[Collected data]
+++
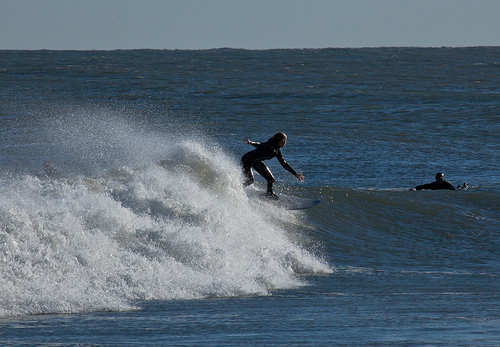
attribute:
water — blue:
[61, 64, 216, 176]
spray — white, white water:
[19, 106, 167, 180]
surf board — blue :
[251, 184, 324, 214]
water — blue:
[301, 261, 404, 325]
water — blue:
[0, 45, 499, 345]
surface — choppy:
[221, 303, 445, 330]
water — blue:
[65, 53, 401, 256]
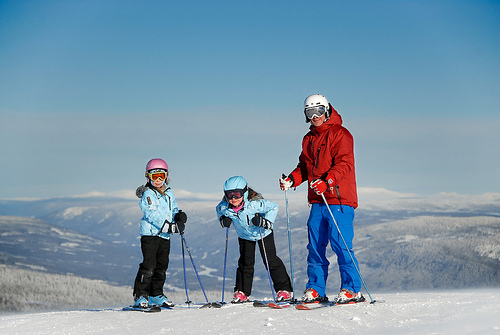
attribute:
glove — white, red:
[267, 169, 341, 199]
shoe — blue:
[130, 295, 157, 309]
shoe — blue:
[146, 293, 167, 307]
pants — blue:
[305, 201, 362, 293]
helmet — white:
[305, 93, 331, 118]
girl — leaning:
[214, 178, 296, 298]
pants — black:
[233, 230, 295, 296]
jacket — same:
[284, 106, 361, 213]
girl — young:
[96, 152, 196, 317]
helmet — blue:
[185, 173, 307, 197]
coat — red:
[296, 108, 360, 207]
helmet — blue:
[230, 176, 258, 191]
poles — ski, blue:
[180, 235, 209, 302]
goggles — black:
[302, 104, 329, 120]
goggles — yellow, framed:
[147, 167, 168, 181]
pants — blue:
[300, 197, 366, 298]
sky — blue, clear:
[10, 12, 483, 145]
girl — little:
[128, 156, 188, 311]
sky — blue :
[1, 0, 499, 199]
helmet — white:
[305, 95, 329, 114]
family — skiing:
[125, 74, 388, 319]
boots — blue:
[122, 287, 178, 307]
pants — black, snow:
[134, 158, 176, 308]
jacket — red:
[299, 114, 403, 221]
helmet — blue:
[222, 173, 247, 192]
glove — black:
[253, 216, 269, 227]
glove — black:
[218, 213, 234, 229]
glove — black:
[174, 210, 189, 233]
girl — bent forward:
[165, 153, 304, 322]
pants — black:
[133, 234, 169, 293]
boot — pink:
[272, 288, 294, 303]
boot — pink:
[230, 289, 250, 301]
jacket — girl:
[209, 195, 284, 240]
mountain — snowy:
[16, 263, 497, 333]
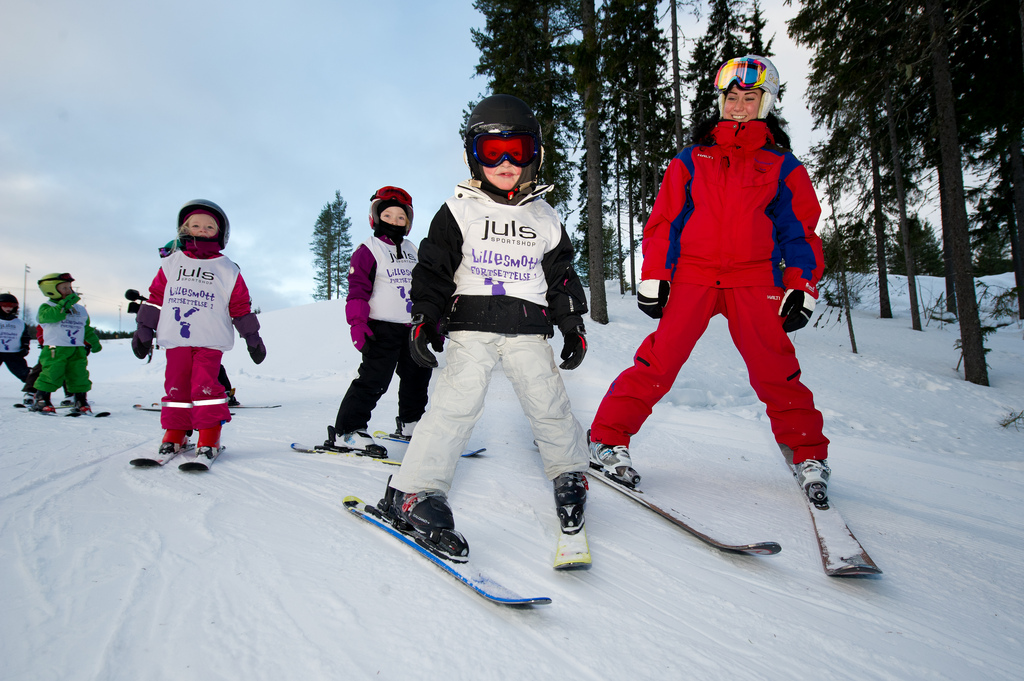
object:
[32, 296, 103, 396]
suit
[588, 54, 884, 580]
instructor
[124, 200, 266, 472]
child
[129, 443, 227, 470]
skis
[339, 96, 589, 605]
children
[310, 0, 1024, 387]
trees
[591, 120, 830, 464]
red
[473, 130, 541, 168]
goggles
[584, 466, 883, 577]
skis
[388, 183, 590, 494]
suit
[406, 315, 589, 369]
gloves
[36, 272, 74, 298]
helmet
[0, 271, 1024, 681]
snow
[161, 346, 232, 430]
pants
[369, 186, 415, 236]
helmets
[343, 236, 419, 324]
jacket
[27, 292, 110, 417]
outfit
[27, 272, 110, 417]
child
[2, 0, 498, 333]
sky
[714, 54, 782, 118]
helmet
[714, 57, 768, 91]
goggles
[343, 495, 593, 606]
skis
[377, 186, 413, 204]
goggles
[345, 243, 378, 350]
arms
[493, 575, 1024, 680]
lines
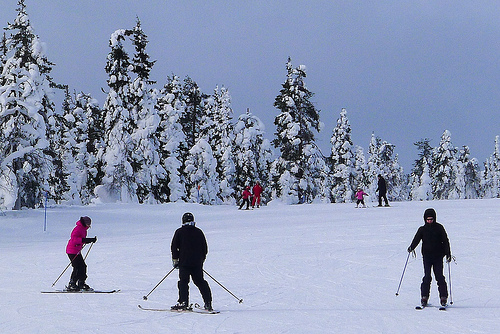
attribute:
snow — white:
[3, 172, 495, 331]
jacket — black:
[169, 222, 207, 265]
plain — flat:
[1, 197, 498, 332]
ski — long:
[129, 297, 178, 319]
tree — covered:
[97, 8, 164, 221]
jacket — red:
[251, 185, 264, 197]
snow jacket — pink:
[62, 221, 89, 259]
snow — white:
[35, 212, 430, 318]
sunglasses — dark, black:
[418, 215, 436, 222]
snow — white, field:
[6, 206, 493, 324]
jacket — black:
[409, 222, 451, 260]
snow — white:
[0, 199, 498, 332]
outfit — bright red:
[250, 183, 258, 204]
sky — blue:
[2, 1, 499, 164]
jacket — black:
[409, 209, 451, 262]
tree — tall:
[229, 105, 264, 209]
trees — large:
[0, 0, 499, 203]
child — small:
[353, 182, 366, 209]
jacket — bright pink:
[351, 187, 368, 199]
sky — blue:
[43, 3, 495, 198]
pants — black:
[59, 246, 91, 289]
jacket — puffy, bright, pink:
[54, 209, 93, 251]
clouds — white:
[157, 16, 224, 57]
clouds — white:
[163, 24, 239, 62]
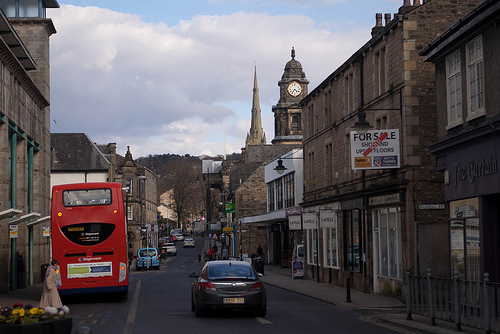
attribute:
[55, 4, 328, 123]
clouds — white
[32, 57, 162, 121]
clouds — white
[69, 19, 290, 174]
sky — blue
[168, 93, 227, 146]
clouds — white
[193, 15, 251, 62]
clouds — white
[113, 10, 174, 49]
clouds — white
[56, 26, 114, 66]
clouds — white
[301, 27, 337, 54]
clouds — white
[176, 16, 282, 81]
clouds — white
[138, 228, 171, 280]
van — blue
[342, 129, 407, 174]
sign — black, white, red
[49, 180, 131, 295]
bus — Red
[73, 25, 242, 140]
clouds — white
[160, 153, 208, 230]
tree — leaveless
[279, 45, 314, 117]
tower — clock, brown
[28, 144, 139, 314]
bus — red, parked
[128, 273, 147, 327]
line — yellow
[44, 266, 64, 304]
coat — long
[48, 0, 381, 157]
sky — blue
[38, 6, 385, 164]
sky — blue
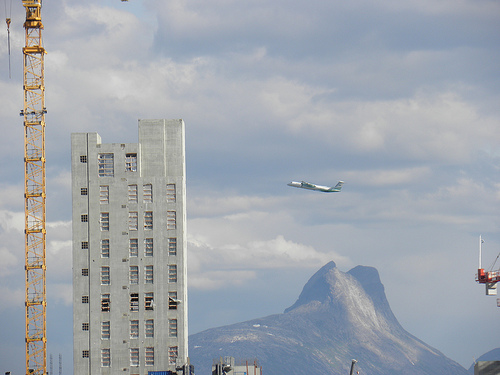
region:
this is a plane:
[286, 159, 364, 224]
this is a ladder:
[16, 3, 54, 373]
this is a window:
[94, 180, 112, 206]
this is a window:
[96, 209, 117, 236]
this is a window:
[79, 207, 87, 224]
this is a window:
[78, 235, 92, 252]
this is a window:
[76, 322, 93, 332]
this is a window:
[81, 347, 88, 361]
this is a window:
[78, 152, 85, 167]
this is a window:
[77, 185, 89, 197]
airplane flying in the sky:
[282, 177, 344, 195]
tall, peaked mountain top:
[293, 260, 390, 322]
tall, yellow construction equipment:
[18, 0, 50, 373]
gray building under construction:
[63, 113, 192, 374]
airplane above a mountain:
[279, 170, 394, 331]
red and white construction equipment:
[473, 228, 499, 305]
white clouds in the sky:
[7, 3, 498, 308]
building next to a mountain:
[63, 115, 400, 370]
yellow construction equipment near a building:
[18, 0, 54, 372]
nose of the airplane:
[286, 180, 292, 184]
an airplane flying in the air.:
[284, 174, 345, 198]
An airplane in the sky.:
[286, 177, 346, 196]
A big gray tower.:
[68, 115, 191, 373]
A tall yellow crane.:
[21, 0, 48, 373]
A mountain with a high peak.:
[189, 258, 470, 373]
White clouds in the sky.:
[0, 2, 499, 372]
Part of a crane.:
[474, 231, 499, 297]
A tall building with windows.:
[68, 115, 190, 372]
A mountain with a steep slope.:
[191, 258, 466, 374]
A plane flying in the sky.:
[284, 177, 343, 195]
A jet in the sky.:
[285, 177, 345, 197]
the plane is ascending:
[268, 145, 365, 208]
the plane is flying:
[245, 143, 398, 234]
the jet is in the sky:
[267, 143, 412, 212]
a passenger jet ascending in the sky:
[271, 155, 393, 230]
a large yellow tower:
[3, 0, 95, 372]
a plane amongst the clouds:
[207, 80, 467, 217]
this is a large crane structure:
[2, 5, 83, 374]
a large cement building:
[58, 93, 217, 371]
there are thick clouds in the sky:
[22, 3, 499, 193]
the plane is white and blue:
[282, 154, 385, 223]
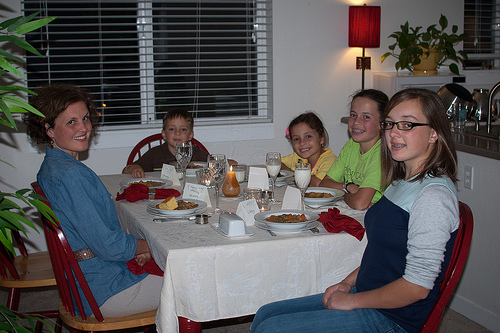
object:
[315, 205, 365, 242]
napkin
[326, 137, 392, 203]
tee shirt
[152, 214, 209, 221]
silverware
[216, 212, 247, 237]
butter plate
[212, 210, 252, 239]
butter dish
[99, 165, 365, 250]
table top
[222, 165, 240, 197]
candle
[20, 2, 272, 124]
gray blinds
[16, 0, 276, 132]
window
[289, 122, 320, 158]
face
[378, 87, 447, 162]
head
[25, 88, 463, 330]
group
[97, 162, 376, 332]
dining table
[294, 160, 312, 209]
glass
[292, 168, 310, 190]
milk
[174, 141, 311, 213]
whole glass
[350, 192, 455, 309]
arm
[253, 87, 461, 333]
person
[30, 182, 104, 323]
chair back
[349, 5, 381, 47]
red lampshade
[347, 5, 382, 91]
lamp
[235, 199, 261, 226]
card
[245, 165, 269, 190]
card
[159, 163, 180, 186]
card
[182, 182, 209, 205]
card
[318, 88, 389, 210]
person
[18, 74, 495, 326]
family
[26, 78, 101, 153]
head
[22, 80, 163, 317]
person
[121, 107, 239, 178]
boy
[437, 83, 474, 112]
pots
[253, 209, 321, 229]
white bowl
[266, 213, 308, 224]
food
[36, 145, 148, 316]
shirt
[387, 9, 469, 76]
plant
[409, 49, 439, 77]
pot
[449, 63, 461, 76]
leaf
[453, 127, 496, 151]
countertop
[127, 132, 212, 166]
chair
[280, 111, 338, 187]
girl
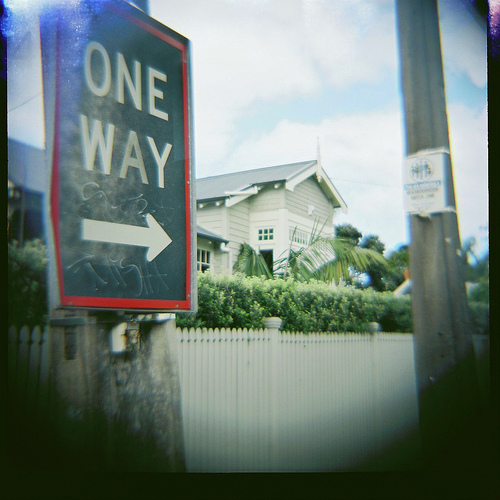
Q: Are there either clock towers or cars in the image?
A: No, there are no cars or clock towers.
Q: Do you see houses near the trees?
A: Yes, there is a house near the trees.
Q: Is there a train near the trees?
A: No, there is a house near the trees.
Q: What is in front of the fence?
A: The house is in front of the fence.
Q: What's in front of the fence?
A: The house is in front of the fence.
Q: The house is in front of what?
A: The house is in front of the fence.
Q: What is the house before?
A: The house is in front of the fence.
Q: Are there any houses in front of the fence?
A: Yes, there is a house in front of the fence.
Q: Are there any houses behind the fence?
A: No, the house is in front of the fence.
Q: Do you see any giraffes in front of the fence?
A: No, there is a house in front of the fence.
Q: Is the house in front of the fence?
A: Yes, the house is in front of the fence.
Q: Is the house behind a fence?
A: No, the house is in front of a fence.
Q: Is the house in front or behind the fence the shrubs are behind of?
A: The house is in front of the fence.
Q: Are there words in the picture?
A: Yes, there are words.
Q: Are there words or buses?
A: Yes, there are words.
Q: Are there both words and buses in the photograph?
A: No, there are words but no buses.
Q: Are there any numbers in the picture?
A: No, there are no numbers.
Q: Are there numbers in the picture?
A: No, there are no numbers.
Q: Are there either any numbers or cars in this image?
A: No, there are no numbers or cars.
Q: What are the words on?
A: The words are on the sign.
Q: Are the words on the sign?
A: Yes, the words are on the sign.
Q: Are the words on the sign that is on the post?
A: Yes, the words are on the sign.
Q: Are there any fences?
A: Yes, there is a fence.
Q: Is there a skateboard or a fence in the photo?
A: Yes, there is a fence.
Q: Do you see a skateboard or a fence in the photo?
A: Yes, there is a fence.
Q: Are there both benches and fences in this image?
A: No, there is a fence but no benches.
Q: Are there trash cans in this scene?
A: No, there are no trash cans.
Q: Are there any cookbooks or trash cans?
A: No, there are no trash cans or cookbooks.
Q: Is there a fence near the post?
A: Yes, there is a fence near the post.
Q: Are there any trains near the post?
A: No, there is a fence near the post.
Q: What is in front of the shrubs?
A: The fence is in front of the shrubs.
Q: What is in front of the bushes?
A: The fence is in front of the shrubs.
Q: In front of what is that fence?
A: The fence is in front of the shrubs.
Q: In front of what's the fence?
A: The fence is in front of the shrubs.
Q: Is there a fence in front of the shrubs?
A: Yes, there is a fence in front of the shrubs.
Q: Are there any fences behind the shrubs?
A: No, the fence is in front of the shrubs.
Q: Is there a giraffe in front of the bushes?
A: No, there is a fence in front of the bushes.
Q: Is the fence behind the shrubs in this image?
A: No, the fence is in front of the shrubs.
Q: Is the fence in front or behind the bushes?
A: The fence is in front of the bushes.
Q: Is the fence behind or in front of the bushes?
A: The fence is in front of the bushes.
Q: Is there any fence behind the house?
A: Yes, there is a fence behind the house.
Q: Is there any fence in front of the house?
A: No, the fence is behind the house.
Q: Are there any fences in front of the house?
A: No, the fence is behind the house.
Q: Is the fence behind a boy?
A: No, the fence is behind the house.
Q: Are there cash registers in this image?
A: No, there are no cash registers.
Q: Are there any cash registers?
A: No, there are no cash registers.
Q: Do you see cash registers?
A: No, there are no cash registers.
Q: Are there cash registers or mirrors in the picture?
A: No, there are no cash registers or mirrors.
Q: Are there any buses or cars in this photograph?
A: No, there are no cars or buses.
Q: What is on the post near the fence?
A: The sign is on the post.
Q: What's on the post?
A: The sign is on the post.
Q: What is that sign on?
A: The sign is on the post.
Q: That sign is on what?
A: The sign is on the post.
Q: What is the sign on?
A: The sign is on the post.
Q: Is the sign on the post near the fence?
A: Yes, the sign is on the post.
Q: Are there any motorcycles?
A: No, there are no motorcycles.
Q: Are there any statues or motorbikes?
A: No, there are no motorbikes or statues.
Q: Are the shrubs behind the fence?
A: Yes, the shrubs are behind the fence.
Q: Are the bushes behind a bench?
A: No, the bushes are behind the fence.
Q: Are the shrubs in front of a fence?
A: No, the shrubs are behind a fence.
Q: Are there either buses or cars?
A: No, there are no cars or buses.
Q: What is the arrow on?
A: The arrow is on the sign.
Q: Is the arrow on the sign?
A: Yes, the arrow is on the sign.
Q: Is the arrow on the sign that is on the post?
A: Yes, the arrow is on the sign.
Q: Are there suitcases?
A: No, there are no suitcases.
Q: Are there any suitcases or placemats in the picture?
A: No, there are no suitcases or placemats.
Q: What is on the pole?
A: The poster is on the pole.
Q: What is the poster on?
A: The poster is on the pole.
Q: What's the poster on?
A: The poster is on the pole.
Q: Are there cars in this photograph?
A: No, there are no cars.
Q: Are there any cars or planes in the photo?
A: No, there are no cars or planes.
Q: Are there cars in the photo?
A: No, there are no cars.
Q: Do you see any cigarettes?
A: No, there are no cigarettes.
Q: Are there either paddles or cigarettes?
A: No, there are no cigarettes or paddles.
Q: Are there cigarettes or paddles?
A: No, there are no cigarettes or paddles.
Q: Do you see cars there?
A: No, there are no cars.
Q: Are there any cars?
A: No, there are no cars.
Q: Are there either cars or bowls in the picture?
A: No, there are no cars or bowls.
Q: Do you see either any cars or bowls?
A: No, there are no cars or bowls.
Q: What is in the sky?
A: The clouds are in the sky.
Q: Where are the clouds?
A: The clouds are in the sky.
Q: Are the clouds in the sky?
A: Yes, the clouds are in the sky.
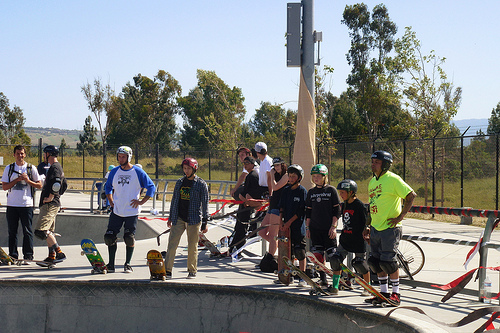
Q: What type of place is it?
A: It is a park.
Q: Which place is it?
A: It is a park.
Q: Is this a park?
A: Yes, it is a park.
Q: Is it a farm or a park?
A: It is a park.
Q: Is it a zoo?
A: No, it is a park.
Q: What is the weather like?
A: It is sunny.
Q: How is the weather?
A: It is sunny.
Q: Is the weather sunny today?
A: Yes, it is sunny.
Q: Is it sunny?
A: Yes, it is sunny.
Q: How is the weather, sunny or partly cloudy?
A: It is sunny.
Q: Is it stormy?
A: No, it is sunny.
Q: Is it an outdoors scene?
A: Yes, it is outdoors.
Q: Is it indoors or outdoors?
A: It is outdoors.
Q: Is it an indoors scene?
A: No, it is outdoors.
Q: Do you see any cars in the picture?
A: No, there are no cars.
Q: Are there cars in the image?
A: No, there are no cars.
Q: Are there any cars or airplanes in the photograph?
A: No, there are no cars or airplanes.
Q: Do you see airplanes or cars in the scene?
A: No, there are no cars or airplanes.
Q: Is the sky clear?
A: Yes, the sky is clear.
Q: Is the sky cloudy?
A: No, the sky is clear.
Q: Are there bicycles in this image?
A: Yes, there is a bicycle.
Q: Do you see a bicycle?
A: Yes, there is a bicycle.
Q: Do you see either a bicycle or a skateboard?
A: Yes, there is a bicycle.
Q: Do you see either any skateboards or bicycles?
A: Yes, there is a bicycle.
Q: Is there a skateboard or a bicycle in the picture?
A: Yes, there is a bicycle.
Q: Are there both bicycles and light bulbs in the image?
A: No, there is a bicycle but no light bulbs.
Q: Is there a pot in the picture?
A: No, there are no pots.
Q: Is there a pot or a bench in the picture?
A: No, there are no pots or benches.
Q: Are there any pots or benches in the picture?
A: No, there are no pots or benches.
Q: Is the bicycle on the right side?
A: Yes, the bicycle is on the right of the image.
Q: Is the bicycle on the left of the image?
A: No, the bicycle is on the right of the image.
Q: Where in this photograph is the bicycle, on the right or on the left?
A: The bicycle is on the right of the image.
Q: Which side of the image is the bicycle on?
A: The bicycle is on the right of the image.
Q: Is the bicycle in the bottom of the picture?
A: Yes, the bicycle is in the bottom of the image.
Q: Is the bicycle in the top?
A: No, the bicycle is in the bottom of the image.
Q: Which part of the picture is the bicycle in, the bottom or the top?
A: The bicycle is in the bottom of the image.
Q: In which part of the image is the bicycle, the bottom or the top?
A: The bicycle is in the bottom of the image.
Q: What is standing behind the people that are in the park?
A: The bicycle is standing behind the people.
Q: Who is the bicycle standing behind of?
A: The bicycle is standing behind the people.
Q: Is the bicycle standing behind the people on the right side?
A: Yes, the bicycle is standing behind the people.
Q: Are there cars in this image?
A: No, there are no cars.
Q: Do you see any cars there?
A: No, there are no cars.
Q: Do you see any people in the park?
A: Yes, there are people in the park.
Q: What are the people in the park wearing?
A: The people are wearing a helmet.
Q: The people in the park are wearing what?
A: The people are wearing a helmet.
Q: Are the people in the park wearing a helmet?
A: Yes, the people are wearing a helmet.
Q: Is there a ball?
A: No, there are no balls.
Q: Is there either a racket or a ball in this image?
A: No, there are no balls or rackets.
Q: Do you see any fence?
A: Yes, there is a fence.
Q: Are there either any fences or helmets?
A: Yes, there is a fence.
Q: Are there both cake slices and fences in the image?
A: No, there is a fence but no cake slices.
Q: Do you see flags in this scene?
A: No, there are no flags.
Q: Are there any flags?
A: No, there are no flags.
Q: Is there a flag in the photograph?
A: No, there are no flags.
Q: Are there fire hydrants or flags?
A: No, there are no flags or fire hydrants.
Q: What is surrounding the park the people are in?
A: The fence is surrounding the park.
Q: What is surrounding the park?
A: The fence is surrounding the park.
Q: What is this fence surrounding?
A: The fence is surrounding the park.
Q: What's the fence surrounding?
A: The fence is surrounding the park.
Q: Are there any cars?
A: No, there are no cars.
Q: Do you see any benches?
A: No, there are no benches.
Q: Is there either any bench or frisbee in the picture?
A: No, there are no benches or frisbees.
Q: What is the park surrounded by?
A: The park is surrounded by the fence.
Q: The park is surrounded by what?
A: The park is surrounded by the fence.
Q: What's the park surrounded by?
A: The park is surrounded by the fence.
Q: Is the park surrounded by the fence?
A: Yes, the park is surrounded by the fence.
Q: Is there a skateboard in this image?
A: Yes, there is a skateboard.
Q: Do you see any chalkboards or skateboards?
A: Yes, there is a skateboard.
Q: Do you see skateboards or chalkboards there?
A: Yes, there is a skateboard.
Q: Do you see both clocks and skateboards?
A: No, there is a skateboard but no clocks.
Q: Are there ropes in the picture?
A: No, there are no ropes.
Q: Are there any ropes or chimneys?
A: No, there are no ropes or chimneys.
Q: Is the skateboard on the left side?
A: Yes, the skateboard is on the left of the image.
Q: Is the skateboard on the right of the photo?
A: No, the skateboard is on the left of the image.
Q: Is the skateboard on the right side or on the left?
A: The skateboard is on the left of the image.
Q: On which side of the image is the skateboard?
A: The skateboard is on the left of the image.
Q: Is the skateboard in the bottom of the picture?
A: Yes, the skateboard is in the bottom of the image.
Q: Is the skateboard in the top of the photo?
A: No, the skateboard is in the bottom of the image.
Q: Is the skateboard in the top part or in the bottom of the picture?
A: The skateboard is in the bottom of the image.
+++
* **REQUIRED WORK**
Quote the listing starting at the line that contains "Q: Do you see any chalkboards or skateboards?" and continuing through the end of the listing, with both ends included.

* **EXERCISE RESPONSE**
Q: Do you see any chalkboards or skateboards?
A: Yes, there is a skateboard.
Q: Do you see skateboards or chalkboards there?
A: Yes, there is a skateboard.
Q: Do you see both clocks and skateboards?
A: No, there is a skateboard but no clocks.
Q: Are there ropes in the picture?
A: No, there are no ropes.
Q: Are there any ropes or chimneys?
A: No, there are no ropes or chimneys.
Q: Is the skateboard on the left side?
A: Yes, the skateboard is on the left of the image.
Q: Is the skateboard on the right of the photo?
A: No, the skateboard is on the left of the image.
Q: Is the skateboard on the right side or on the left?
A: The skateboard is on the left of the image.
Q: On which side of the image is the skateboard?
A: The skateboard is on the left of the image.
Q: Is the skateboard in the bottom of the picture?
A: Yes, the skateboard is in the bottom of the image.
Q: Is the skateboard in the top of the photo?
A: No, the skateboard is in the bottom of the image.
Q: Is the skateboard in the top part or in the bottom of the picture?
A: The skateboard is in the bottom of the image.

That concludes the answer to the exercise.